Perlu diketahui, tidak semua orang yang terinfeksi bakteri Tuberkulosis (TBC) akan secara otomatis menderita sakit TBC. Mayoritas orang terinfeksi dapat membersihkan infeksinya sendiri. Sekitar 90%-nya adalah kelompok usia dewasa, dengan lebih banyak kasus adalah laki-laki dibanding perempuan. Namun salah satu tantangan utama dalam penanggulangan TBC adalah dalam hal diagnosis infeksi dan penyakit TBC, terlebih lagi pada keadaan koinfeksi dengan HIV.
“Tuberkulosis dan HIV merupakan masalah kesehatan di dunia dan terlebih di Indonesia dimana penanggulangannya memerlukan pemahaman dan pendekatan secara multidisiplin, klinis dan kesehatan masyarakat, serta mempertimbangkan aspek kemanusiaan,” kata Dosen Spesialis Penyakit FK-KMK UGM dalam Prof. dr.
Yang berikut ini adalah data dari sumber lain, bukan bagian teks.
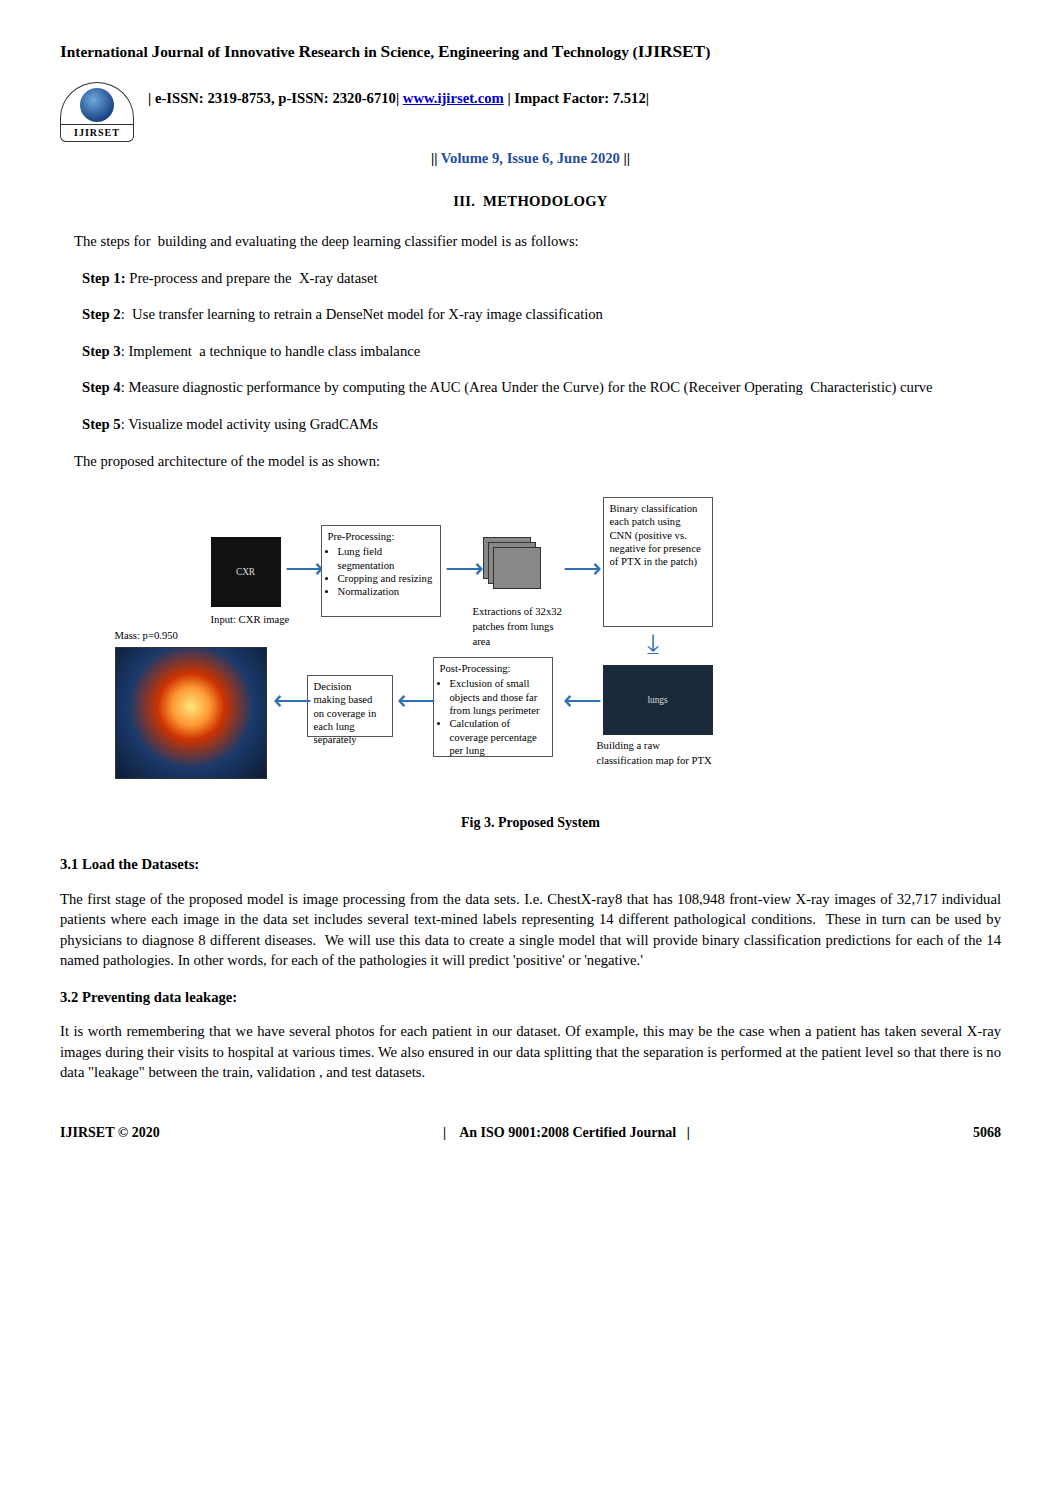International Journal of Innovative Research in Science, Engineering and Technology (IJIRSET)
IJIRSET
| e-ISSN: 2319-8753, p-ISSN: 2320-6710| www.ijirset.com | Impact Factor: 7.512|
|| Volume 9, Issue 6, June 2020 ||
III. METHODOLOGY
The steps for building and evaluating the deep learning classifier model is as follows:
Step 1: Pre-process and prepare the X-ray dataset
Step 2: Use transfer learning to retrain a DenseNet model for X-ray image classification
Step 3: Implement a technique to handle class imbalance
Step 4: Measure diagnostic performance by computing the AUC (Area Under the Curve) for the ROC (Receiver Operating Characteristic) curve
Step 5: Visualize model activity using GradCAMs
The proposed architecture of the model is as shown:
CXR
Input: CXR image
⟶
Pre-Processing:
Lung field segmentation
Cropping and resizing
Normalization
⟶
Extractions of 32x32 patches from lungs area
⟶
Binary classification each patch using CNN (positive vs. negative for presence of PTX in the patch)
⤓
lungs
Building a raw classification map for PTX
⟵
Post-Processing:
Exclusion of small objects and those far from lungs perimeter
Calculation of coverage percentage per lung
⟵
Decision making based on coverage in each lung separately
⟵
Mass: p=0.950
Fig 3. Proposed System
3.1 Load the Datasets:
The first stage of the proposed model is image processing from the data sets. I.e. ChestX-ray8 that has 108,948 front-view X-ray images of 32,717 individual patients where each image in the data set includes several text-mined labels representing 14 different pathological conditions. These in turn can be used by physicians to diagnose 8 different diseases. We will use this data to create a single model that will provide binary classification predictions for each of the 14 named pathologies. In other words, for each of the pathologies it will predict 'positive' or 'negative.'
3.2 Preventing data leakage:
It is worth remembering that we have several photos for each patient in our dataset. Of example, this may be the case when a patient has taken several X-ray images during their visits to hospital at various times. We also ensured in our data splitting that the separation is performed at the patient level so that there is no data "leakage" between the train, validation , and test datasets.
IJIRSET © 2020
| An ISO 9001:2008 Certified Journal |
5068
Yanri Wijayanti Subronto, PhD, SpPD-KPTI, FINASIM., dalam Pengukuhan Jabatan Guru Besar dalam Bidang Penyakit Tropik dan Infeksi, Selasa (25/2), di ruang Balai Senat UGM.
Dalam pidato pengukuhan yang berjudul “Tuberkulosis dan HIV: Tinjauan aspek klinis medis, Kesehatan masyarakat dan kemanusiaan”, Yanri mengatakan untuk saat ini cara diagnosis TB telah berkembang, antara lain GeneXpert M. tuberculosis/ resistance to Rifampicin (MTB/ RIF) atau Xpert MTB/ RIF Ultra Assay yang dapat menentukan ada tidaknya bakteri Tuberkulosis sekaligus menentukan adanya resistensi terhadap obat Rifampicin. “Tes ini direkomendasikan oleh WHO sebagai lini pertama penegakan diagnosis menggantikan pemeriksaan mikroskopis apusan sputum,” ujarnya.
Menurutnya, salah satu cara pencegahan TBC pada pasien HIV adalah pemberian terapi pencegahan tuberkulosis atau sering disebut sebagai TPT yaitu memberikan kombinasi satu atau dua macam obat TBC kepada pasien HIV yang tidak sedang menderita penyakit TBC yang aktif. TPT diberikan antara 3 sampai 6 bulan tergantung dari jenis obat TPT yang diberikan, yaitu 3 bulan untuk obat INH + Rifapentin atau 6 bulan dengan obat INH. “Pemberian TPT diharapkan mencegah pasien HIV untuk muncul penyakit TBC, dan efek perlindungan dari TPT ini dapat mencapai 3-5 tahun,” ujarnya.
Yanri menegaskan, penyakit TBC dan HIV masih merupakan masalah dalam klinis medis, kesehatan masyarakat dan sistem Kesehatan, serta kemanusiaan karena masih adanya stigma dan marjinalisasi pada penderitanya. “Sudah saatnya kita lebih toleran, lebih tidak menghakimi, dan dapat memberikan layanan dengan pikiran dan hati yang terbuka,” tuturnya.